Start of EXCERPT PROVIDED

FBI agents carry boxes out of the Columbus home of then-Public Utilities Commission Chair Sam Randazzo on November 16, 2020.
Dan Konik
/
Ohio Public Radio
FBI agents carry boxes out of the Columbus home of then-Public Utilities Commission Chair Sam Randazzo on November 16, 2020.

A Franklin County court has frozen $8 million in assets of the former head of Ohio’s utility regulator.

Former Public Utilities Commission of Ohio leader Sam Randazzo has not been charged but FirstEnergy has admitted to bribing him as part of a nuclear power plant bailout scandal that has rocked the Statehouse in July 2020.

Randazzo is accused, in a civil suit, of receiving a $4.3 million dollar bribe from FirstEnergy as part of the House Bill 6 scandal.

Ohio Attorney General Dave Yost said Randazzo appeared to have been shifting assets around. So Yost said he went to court to keep Randazzo from selling or transferring personal property before the civil case is decided.

“It looks like some of the assets that were liquidated – the money came into an account and may have already been transferred elsewhere,” Yost said.

The attorney general said Randazzo has transferred his home to his son and sold four other properties worth $4.8 million.

Last week, Yost Yost amended his civil suit filed against FirstEnergy and former Ohio House Speaker Larry Householder to include Randazzo and former FirstEnergy CEO Chuck Jones.

FirstEnergy said it paid a bribe of $4.3 million dollars to Sam Randazzo before he became chair of the PUCO in February 2019. The nuclear bailout was signed into law later that year.

End of EXCERPT PROVIDED

TASKS TO CARRY OUT -
A - Answer these from the Randazzo report, one line each:
(i) How much in assets did the Franklin County court freeze?
(ii) To whom did Randazzo transfer his home?
(iii) In what month and year did Randazzo become chair of the PUCO?
B - Pick up the Randazzo report after its last sentence and continue it.

Start of SOURCE DATA

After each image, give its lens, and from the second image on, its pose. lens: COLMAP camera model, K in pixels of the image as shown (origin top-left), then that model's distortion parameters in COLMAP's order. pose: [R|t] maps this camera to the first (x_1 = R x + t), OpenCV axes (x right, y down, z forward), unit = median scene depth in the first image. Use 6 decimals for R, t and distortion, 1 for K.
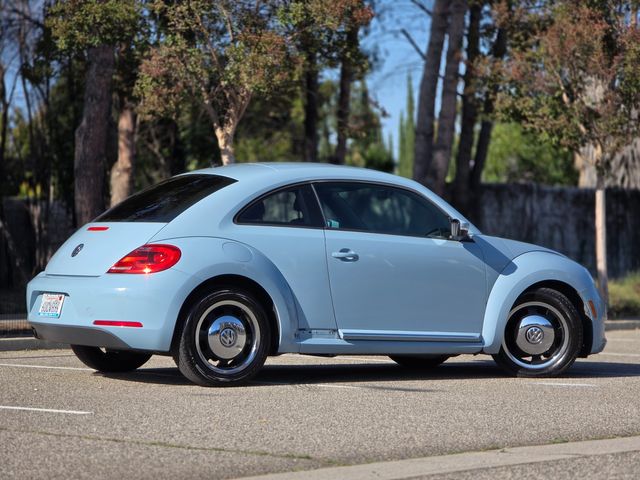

End of SOURCE DATA

ANSWER SET -
A -
(i) $8 million
(ii) His son
(iii) February 2019

B -
Ohio Gov. Mike DeWine said he didn't know about the bribe until late 2020, but insists that Randazzo's past work with FirstEnergy was common knowledge.

Federal prosecutors say FirstEnergy funneled millions of dollars to a 501(c)4 which was controlled by Householder. According to the charges, Householder used that money for personal and political gain, and then pushed for passage of HB6, a nuclear bailout bill.

Two people accused in that case, lobbyist Juan Cespedes and Householder strategist Jeff Longstreth, have pleaded guilty. The 501(c)4, Generation Now, has also accepted a plea deal. Lobbyist Neil Clark was also facing charges, but died by suicide in March. Householder and former Ohio Republican Party Chair Matt Borges have both maintained their innocence.

Last month, FirstEnergy agreed to pay a $230 million penalty after entering into a deferred prosecution agreement for the justice department.